··· Document text

Making Mental Health a Priority



Mental Health issues are going to find themselves centre stage more and more as the Lib Dems push it into the Election Agenda. Today the idea that we can reduce the amount of suicides caused by mental illnesses to almost zero appears on paper to be fantastical and highly unrealistic – but there is evidence to support the idea.

First the premise of making this area of Health a priority is both a long overdue move by a political party and a shrewd move by a political tactician. Long overdue in the sense that we all know people who struggle or live with illnesses like depression, bi-polar, schizophrenia or anxiety along with many others and it feels that so little is done and it’s not “fashionable” to highlight it. But it’s also a clever move because it deals with a large volume of people it could be a big trump card for the Lib Dems.

But I don’t care if it’s a gimmick because regardless of the motivation action will be taken and the template they are looking at does show good success rates. In Detroit, Michigan the Henry Ford Medical Group have put many things in place to reduce the amount of suicides linked to mental illness and there have been reductions of over 75% – which is phenomenal.

How? Well here are some of the ways that they have done and are now being used around the world and even here in the UK:

  • create a Safe from Suicide Team, a 24/7 group of experts which rapidly and thoroughly assesses patients who are having suicidal thoughts
  • improve the care of people who present with self-harm injuries at accident and emergency units, offering them therapies on the spot and following up with them when they go home
  • improve data collection on patients to get a better understanding of how and where patients are most at risk of suicide and then targeting resources at them

This is all a great move – but there is another issue here that is being missed and that is the pinpointing of those who suffer from Mental Health issues in the first place. Not everyone is aware of their illness, there are huge gaps in the public’s knowledge and understanding of these maladies so they wouldn’t be able to recognize it and there are still GPs who won’t refer patients who do put themselves forward. We need more education for everyone to try to cut out this ignorance that can eventually lead to suicide.

······

## Assigned task
According to the article on making mental health a priority, by how much did the Henry Ford Medical Group in Detroit reduce suicides linked to mental illness?

··· Study material

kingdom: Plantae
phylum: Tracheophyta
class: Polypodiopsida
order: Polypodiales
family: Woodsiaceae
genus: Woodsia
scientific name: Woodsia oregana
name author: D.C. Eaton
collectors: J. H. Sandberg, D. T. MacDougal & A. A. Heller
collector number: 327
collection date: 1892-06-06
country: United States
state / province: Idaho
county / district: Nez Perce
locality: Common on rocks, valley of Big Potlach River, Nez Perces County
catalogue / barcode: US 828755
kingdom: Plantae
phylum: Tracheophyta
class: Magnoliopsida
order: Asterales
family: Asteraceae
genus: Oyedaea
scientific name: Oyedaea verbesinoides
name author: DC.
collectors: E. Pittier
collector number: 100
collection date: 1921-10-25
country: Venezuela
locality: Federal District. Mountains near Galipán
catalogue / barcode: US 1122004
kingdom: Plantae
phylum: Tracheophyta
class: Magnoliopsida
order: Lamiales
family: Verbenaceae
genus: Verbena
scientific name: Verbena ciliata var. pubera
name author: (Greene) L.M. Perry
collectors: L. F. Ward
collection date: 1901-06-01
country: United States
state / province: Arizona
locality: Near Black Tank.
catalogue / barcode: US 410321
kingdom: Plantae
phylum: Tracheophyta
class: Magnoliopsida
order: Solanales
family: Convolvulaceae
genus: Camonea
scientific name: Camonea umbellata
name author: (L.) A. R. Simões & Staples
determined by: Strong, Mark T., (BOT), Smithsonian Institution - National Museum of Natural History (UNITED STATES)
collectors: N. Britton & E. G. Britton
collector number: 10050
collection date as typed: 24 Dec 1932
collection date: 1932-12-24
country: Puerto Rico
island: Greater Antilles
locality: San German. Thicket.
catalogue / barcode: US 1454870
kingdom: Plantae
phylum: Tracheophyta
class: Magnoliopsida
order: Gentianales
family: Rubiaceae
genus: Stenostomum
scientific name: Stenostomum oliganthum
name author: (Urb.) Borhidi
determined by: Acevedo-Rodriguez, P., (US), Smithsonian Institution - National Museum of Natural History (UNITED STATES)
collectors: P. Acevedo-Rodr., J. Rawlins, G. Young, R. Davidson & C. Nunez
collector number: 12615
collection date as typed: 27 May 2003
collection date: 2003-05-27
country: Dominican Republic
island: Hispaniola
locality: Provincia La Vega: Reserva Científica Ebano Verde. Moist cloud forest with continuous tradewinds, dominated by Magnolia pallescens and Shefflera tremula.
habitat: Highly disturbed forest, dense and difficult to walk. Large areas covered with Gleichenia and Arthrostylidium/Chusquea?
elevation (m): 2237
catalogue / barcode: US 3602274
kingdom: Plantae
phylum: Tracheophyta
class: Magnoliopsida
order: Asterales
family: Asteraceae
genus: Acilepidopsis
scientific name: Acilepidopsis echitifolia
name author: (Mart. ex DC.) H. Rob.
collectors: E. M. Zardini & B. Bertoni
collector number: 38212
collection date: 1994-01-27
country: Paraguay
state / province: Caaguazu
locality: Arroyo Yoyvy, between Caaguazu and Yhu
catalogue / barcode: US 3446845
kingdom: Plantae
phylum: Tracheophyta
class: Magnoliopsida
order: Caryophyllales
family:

······

## Result of the exercise
By over 75%.